■ TASK STATEMENT
Could you turn the material below, from its first line through the line containing "5 h 41 min 21 s" (inclusive), into a JSON list of strings with one string per line, leaving out blank lines and anything after that line?

___ DATA PROVIDED ___

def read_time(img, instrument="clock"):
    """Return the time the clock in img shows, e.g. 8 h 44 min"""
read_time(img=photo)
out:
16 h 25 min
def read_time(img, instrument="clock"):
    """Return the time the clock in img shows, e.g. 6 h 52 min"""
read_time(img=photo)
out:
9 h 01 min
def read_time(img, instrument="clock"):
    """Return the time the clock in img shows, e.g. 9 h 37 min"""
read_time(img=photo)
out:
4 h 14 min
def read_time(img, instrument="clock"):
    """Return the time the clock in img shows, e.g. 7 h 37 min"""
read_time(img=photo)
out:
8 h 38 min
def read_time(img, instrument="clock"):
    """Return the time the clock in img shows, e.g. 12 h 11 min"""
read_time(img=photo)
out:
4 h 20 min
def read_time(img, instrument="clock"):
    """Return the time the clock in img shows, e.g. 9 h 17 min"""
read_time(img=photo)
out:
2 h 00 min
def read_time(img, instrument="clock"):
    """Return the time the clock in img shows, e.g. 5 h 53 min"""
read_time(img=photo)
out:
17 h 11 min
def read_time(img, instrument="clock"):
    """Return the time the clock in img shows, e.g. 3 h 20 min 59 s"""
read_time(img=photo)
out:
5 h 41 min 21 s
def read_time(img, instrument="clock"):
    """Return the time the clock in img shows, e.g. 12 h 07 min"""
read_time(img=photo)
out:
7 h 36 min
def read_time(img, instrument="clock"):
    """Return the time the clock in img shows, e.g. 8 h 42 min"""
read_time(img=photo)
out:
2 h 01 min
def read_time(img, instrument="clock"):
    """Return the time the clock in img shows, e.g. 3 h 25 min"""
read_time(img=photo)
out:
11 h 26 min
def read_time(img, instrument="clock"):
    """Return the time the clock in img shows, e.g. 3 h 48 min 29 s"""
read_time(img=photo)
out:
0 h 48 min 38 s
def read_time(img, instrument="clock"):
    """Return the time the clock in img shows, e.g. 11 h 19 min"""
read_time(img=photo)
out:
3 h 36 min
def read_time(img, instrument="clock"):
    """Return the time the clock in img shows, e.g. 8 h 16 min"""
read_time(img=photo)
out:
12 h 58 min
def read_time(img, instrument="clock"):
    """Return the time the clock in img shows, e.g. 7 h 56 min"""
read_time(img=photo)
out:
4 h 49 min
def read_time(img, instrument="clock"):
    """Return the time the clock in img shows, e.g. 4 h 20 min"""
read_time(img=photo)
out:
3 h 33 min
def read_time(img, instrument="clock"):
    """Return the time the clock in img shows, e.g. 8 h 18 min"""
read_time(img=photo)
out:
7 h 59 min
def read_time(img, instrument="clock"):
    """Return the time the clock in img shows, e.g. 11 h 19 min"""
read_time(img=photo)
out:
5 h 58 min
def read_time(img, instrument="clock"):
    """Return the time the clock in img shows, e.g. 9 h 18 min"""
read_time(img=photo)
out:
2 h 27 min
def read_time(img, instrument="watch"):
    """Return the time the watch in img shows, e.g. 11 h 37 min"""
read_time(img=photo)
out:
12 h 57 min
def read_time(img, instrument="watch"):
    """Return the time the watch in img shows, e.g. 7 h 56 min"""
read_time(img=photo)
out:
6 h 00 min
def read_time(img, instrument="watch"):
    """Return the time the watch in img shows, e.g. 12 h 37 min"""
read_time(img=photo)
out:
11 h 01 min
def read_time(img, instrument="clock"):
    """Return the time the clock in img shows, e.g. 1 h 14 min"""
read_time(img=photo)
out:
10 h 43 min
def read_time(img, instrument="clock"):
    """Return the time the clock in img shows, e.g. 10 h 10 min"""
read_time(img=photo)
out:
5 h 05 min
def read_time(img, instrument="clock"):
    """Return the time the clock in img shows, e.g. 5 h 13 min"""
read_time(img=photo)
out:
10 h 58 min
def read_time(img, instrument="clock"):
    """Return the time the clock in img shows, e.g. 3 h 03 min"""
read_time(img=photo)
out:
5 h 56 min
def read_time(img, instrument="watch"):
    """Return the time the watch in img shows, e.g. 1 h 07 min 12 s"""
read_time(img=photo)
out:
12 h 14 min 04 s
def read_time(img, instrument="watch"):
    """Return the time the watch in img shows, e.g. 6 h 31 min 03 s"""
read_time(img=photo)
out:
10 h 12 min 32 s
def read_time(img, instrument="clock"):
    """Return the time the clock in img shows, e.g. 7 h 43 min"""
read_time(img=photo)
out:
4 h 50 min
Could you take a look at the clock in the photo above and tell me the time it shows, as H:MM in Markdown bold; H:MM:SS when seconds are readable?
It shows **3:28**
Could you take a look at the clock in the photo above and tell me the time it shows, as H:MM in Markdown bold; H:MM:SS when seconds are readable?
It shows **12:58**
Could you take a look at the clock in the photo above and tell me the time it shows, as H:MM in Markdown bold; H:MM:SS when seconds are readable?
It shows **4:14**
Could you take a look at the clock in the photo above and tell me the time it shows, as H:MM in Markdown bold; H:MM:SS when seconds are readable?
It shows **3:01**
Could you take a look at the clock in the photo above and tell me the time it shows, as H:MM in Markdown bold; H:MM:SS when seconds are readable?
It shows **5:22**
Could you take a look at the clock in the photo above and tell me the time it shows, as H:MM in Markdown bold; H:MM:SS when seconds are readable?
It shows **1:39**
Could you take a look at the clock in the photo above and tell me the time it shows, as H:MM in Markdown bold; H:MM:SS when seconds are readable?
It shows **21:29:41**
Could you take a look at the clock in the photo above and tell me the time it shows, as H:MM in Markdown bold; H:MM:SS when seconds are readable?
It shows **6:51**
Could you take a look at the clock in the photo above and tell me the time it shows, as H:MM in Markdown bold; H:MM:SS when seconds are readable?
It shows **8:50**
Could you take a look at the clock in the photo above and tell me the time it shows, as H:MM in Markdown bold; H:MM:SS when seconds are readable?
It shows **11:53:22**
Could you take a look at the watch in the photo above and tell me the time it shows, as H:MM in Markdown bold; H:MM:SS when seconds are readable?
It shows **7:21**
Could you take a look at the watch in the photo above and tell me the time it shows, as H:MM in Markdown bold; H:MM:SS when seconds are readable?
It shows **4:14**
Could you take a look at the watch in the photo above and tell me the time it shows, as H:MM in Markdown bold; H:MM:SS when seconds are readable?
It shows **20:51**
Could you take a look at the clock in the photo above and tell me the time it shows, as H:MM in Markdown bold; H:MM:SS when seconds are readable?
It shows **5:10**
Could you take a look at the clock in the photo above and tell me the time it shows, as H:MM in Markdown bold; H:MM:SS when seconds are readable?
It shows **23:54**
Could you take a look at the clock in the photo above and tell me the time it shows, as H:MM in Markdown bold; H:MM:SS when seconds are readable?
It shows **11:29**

___

■ FINAL RESULT
[
  "def read_time(img, instrument=\"clock\"):",
  "    \"\"\"Return the time the clock in img shows, e.g. 8 h 44 min\"\"\"",
  "read_time(img=photo)",
  "out:",
  "16 h 25 min",
  "def read_time(img, instrument=\"clock\"):",
  "    \"\"\"Return the time the clock in img shows, e.g. 6 h 52 min\"\"\"",
  "read_time(img=photo)",
  "out:",
  "9 h 01 min",
  "def read_time(img, instrument=\"clock\"):",
  "    \"\"\"Return the time the clock in img shows, e.g. 9 h 37 min\"\"\"",
  "read_time(img=photo)",
  "out:",
  "4 h 14 min",
  "def read_time(img, instrument=\"clock\"):",
  "    \"\"\"Return the time the clock in img shows, e.g. 7 h 37 min\"\"\"",
  "read_time(img=photo)",
  "out:",
  "8 h 38 min",
  "def read_time(img, instrument=\"clock\"):",
  "    \"\"\"Return the time the clock in img shows, e.g. 12 h 11 min\"\"\"",
  "read_time(img=photo)",
  "out:",
  "4 h 20 min",
  "def read_time(img, instrument=\"clock\"):",
  "    \"\"\"Return the time the clock in img shows, e.g. 9 h 17 min\"\"\"",
  "read_time(img=photo)",
  "out:",
  "2 h 00 min",
  "def read_time(img, instrument=\"clock\"):",
  "    \"\"\"Return the time the clock in img shows, e.g. 5 h 53 min\"\"\"",
  "read_time(img=photo)",
  "out:",
  "17 h 11 min",
  "def read_time(img, instrument=\"clock\"):",
  "    \"\"\"Return the time the clock in img shows, e.g. 3 h 20 min 59 s\"\"\"",
  "read_time(img=photo)",
  "out:",
  "5 h 41 min 21 s"
]